Wednesday 30 December 2015

2015 in Photos

By my reckoning we only have, give or take the whims of Mother Nature, 137 days before the Mayfly hatch starts. I think it is too much to describe that as the defining moment in any particular season, but it never fails to excite me.

I suspect we all have our own particular moments that are hard-wired into our memory for all sorts of reason - a particular fish, a memorable half hour or just simply the cadence of the day. Fishing is a great way of suspending reality and we make our memories around that. 

But for all that the arrival of the Mayfly will always be a milestone in my calendar. A marker that shows nature has gone full circle and that, at least in the confines of a chalkstream valley, all is well with the world. Anyway enough musings of what is to come. 

Here is my look back at 2015 in photos, with one video. I hope it is enough solace so you may keep the faith until the first cast of the season.



JANUARY
Paul Colley, a professional underwater photographer, embarked on his trout project in Stockbridge with his special waterproof rig set up on the High Street stream.
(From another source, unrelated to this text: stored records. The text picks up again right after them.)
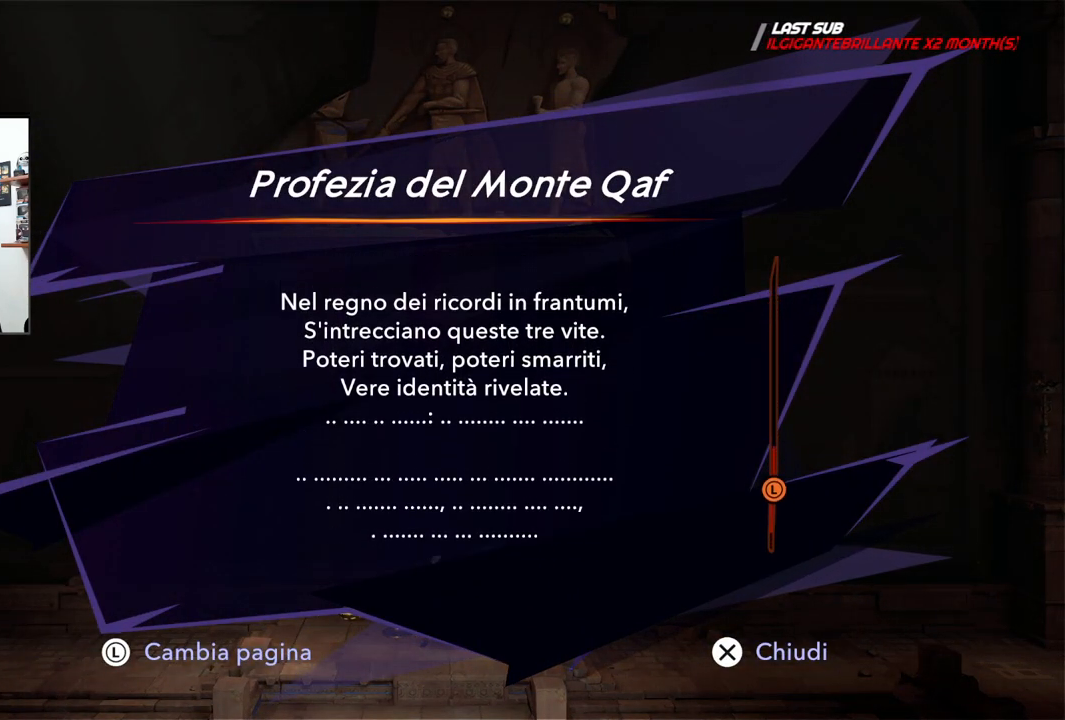
{"dt_ms": 1000, "buttons": [], "left_stick": "left", "right_stick": "center"}
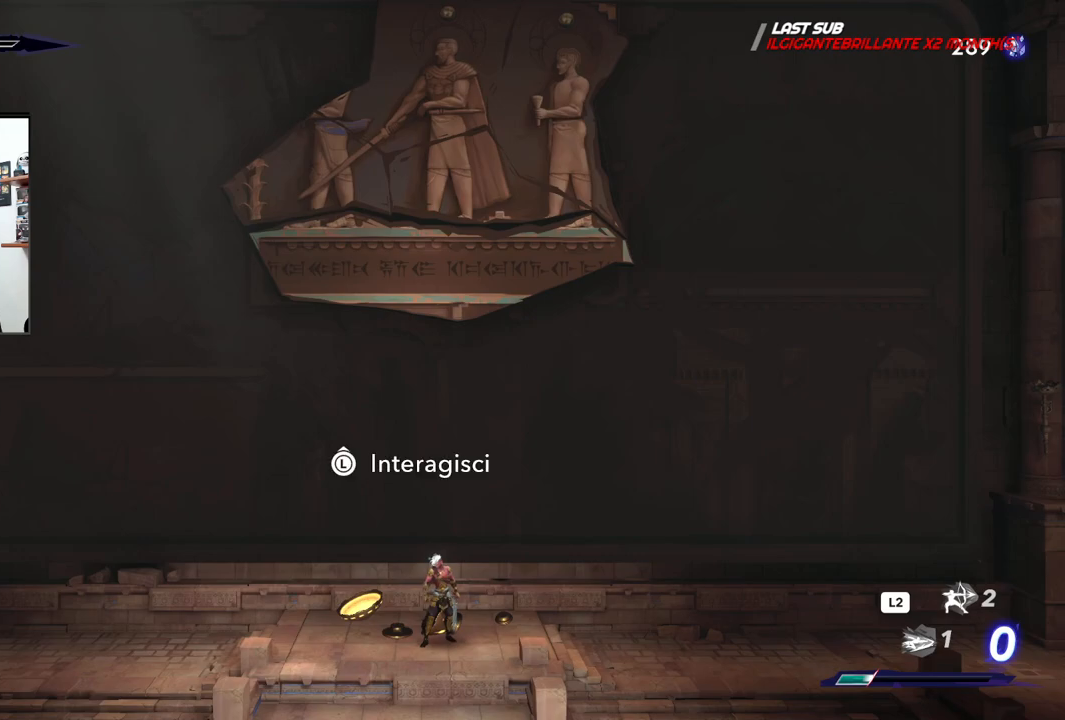
{"dt_ms": 500, "buttons": ["R2"], "left_stick": "left", "right_stick": "center", "events": [[467, "R2", "down"]]}
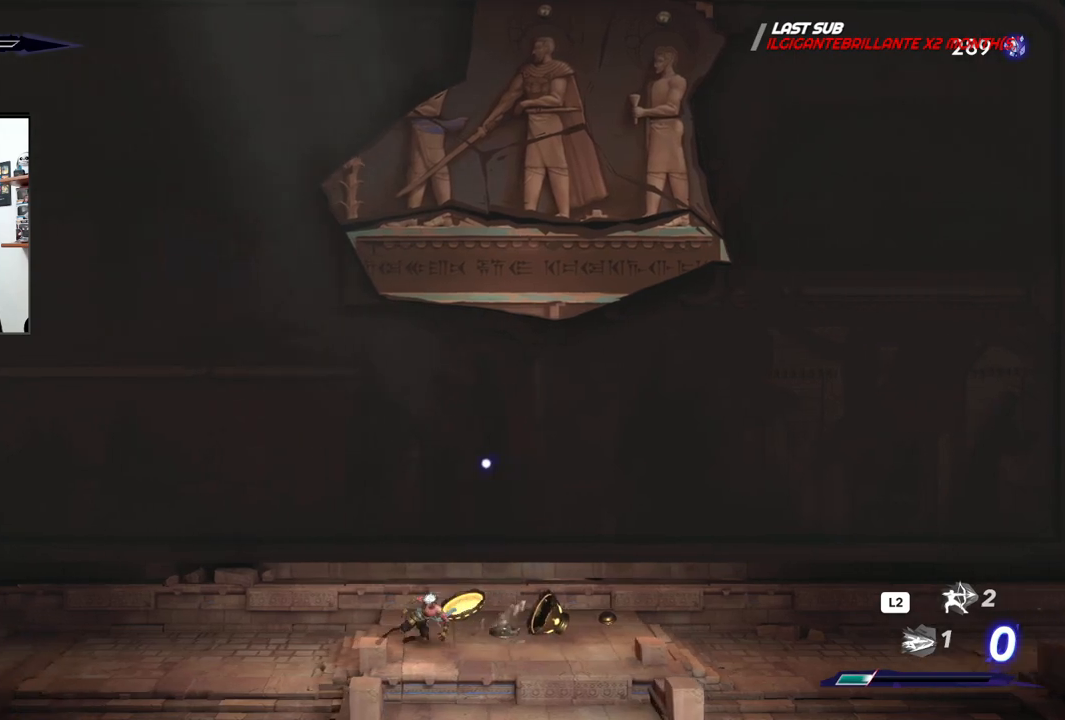
{"dt_ms": 500, "buttons": ["R2"], "left_stick": "left", "right_stick": "center", "events": []}
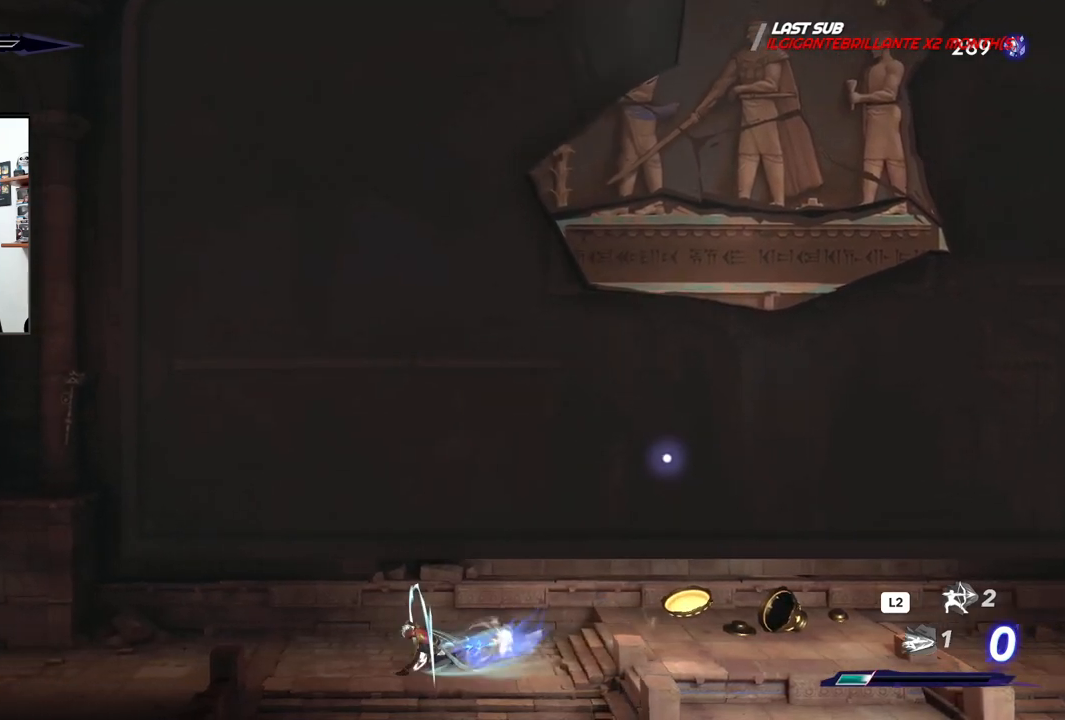
{"dt_ms": 500, "buttons": ["R2"], "left_stick": "left", "right_stick": "center", "events": []}
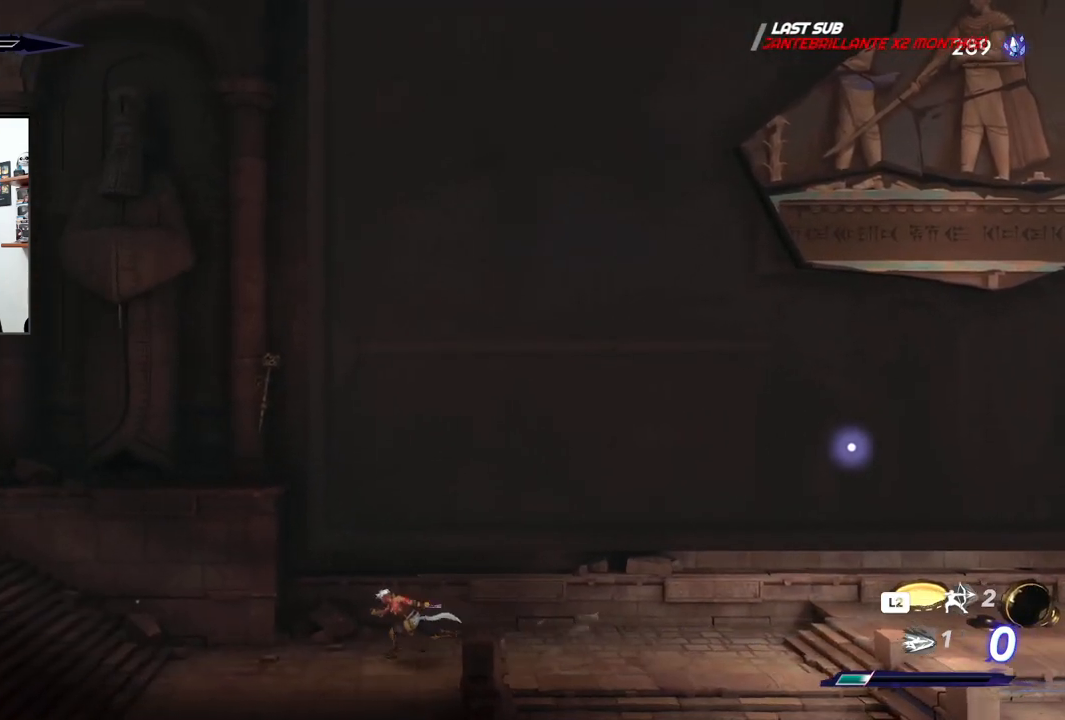
{"dt_ms": 500, "buttons": ["CROSS", "R2"], "left_stick": "left", "right_stick": "center", "events": [[467, "CROSS", "down"]]}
At first the ducks were a  menace but when this photo went viral he learnt to love them. 


FEBRUARY
Probably my last excuse to use this photo of Jon Hall, river keeper, on the Broadlands Estate with this monster 34lb female pike caught on a fly.

MARCH
When age overtakes you our guide and ace fly tyer Alan Middleton shows off the best device for the mastery of  size 22 patterns.

Alan tying at BFF


APRIL
My good friend from Denmark Bo Hermansen visits the chalkstreams every year putting us locals to shame with his skill and expertise - few trout or grayling are safe when he prowls the riverbank. He is a pretty mean photographer as well, here capturing the menace of the Hawthorn fly eyes.
Bo Hermansen hawthorn fly


MAY
Once a year I take a little detour up the Avon valley north of Amesbury to visit the spot where Frank Sawyer's ashes were scattered over the River Avon. He has been my greatest influence and this year I discovered he designed the lake here at Nether Wallop dug in 1968 (see December photo). As he would have said, 'no wonder it works so darned well'.


JUNE
June 24th saw the 150th anniversary of the birth of Harry Plunket Greene an Irish baritone who was the Pavorotti of his day. An accomplished fly fishermen, his book Where The Bright Waters Meet, is as a good read today as it was when published in 1924, telling of his blissful seasons fishing at the confluence of the River Test and Bourne.

 


JULY
A photo shoot with a kind friend on the River Meon at the almost exact spot I caught my first ever trout some four decades or more ago.


AUGUST
It looks the perfect bucolic way of life but believe you me weed cutting (pictured here at the River Test on the Middleton Estate) is both skillful and back breaking.
Weed cutting at Middleton


SEPTEMBER
If you ever wondered what a river keeper does at lunchtime, well wonder no more. Jonny Walker, who looks after Bullington Manor, Dunbridge and Nether Wallop Mill, plucked this monster trout out of Wallop Brook here at Nether Wallop Mill. Got to be six pounds or more .
 


OCTOBER
A new generation, the pupils of Princes Mead School in Winchester, get the fly fishing bug not to mention a  few fish here at Nether Wallop Mill.


NOVEMBER
I said to my guides let us celebrate the end of the season with a day together. Choose what you like: drinking, food, gambling ..... it's on me. Yes, you've guessed it they chose fishing. This is the story of our day in a three minute video. My thanks to Matt Dunkinson for doing a great job behind the camera and Wherwell Priory for letting us loose on trout who thought they were safe for another year. In truth they mostly were!




DECEMBER
This is my screensaver for now - pictorial proof that the depths of winter will pass and summer will return.


All the best for 2016.

 
 
Best wishes,
Simon Signature    
Founder & Managing Director  

Wednesday 9 December 2015

The great survival race

The great survival race is on - in the red corner seventy to one hundred trout and in the blue corner otters.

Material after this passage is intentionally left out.